* _Task instructions_
Please transcribe all of the entries exactly, leaving out any images.

* _Recorded information_
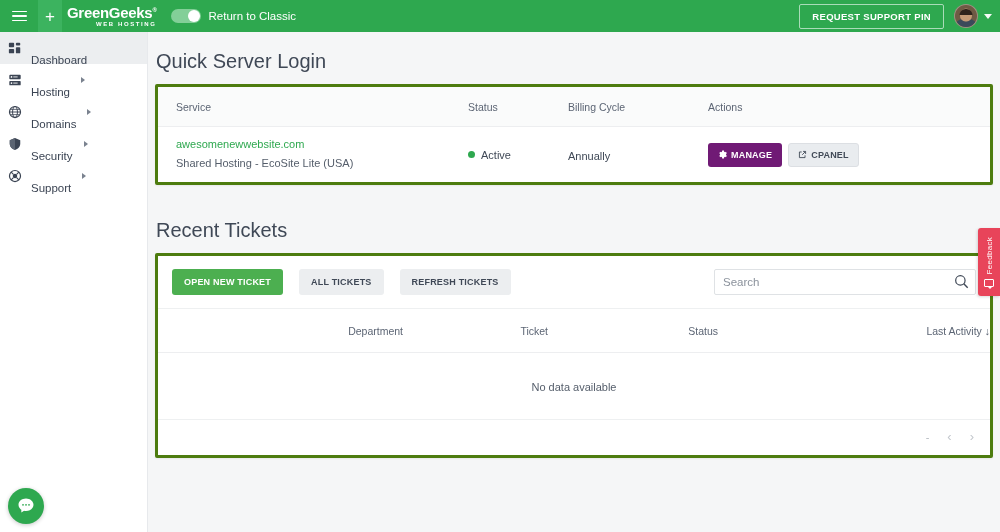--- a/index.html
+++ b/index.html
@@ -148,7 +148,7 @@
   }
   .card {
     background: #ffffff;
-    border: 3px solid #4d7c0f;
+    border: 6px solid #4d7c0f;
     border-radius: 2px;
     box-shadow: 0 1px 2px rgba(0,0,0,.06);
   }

* _Your solution_
--- a/index.html
+++ b/index.html
@@ -148,7 +148,7 @@
   }
   .card {
     background: #ffffff;
-    border: 3px solid #4d7c0f;
+    border: 6px solid #4d7c0f;
     border-radius: 2px;
     box-shadow: 0 1px 2px rgba(0,0,0,.06);
   }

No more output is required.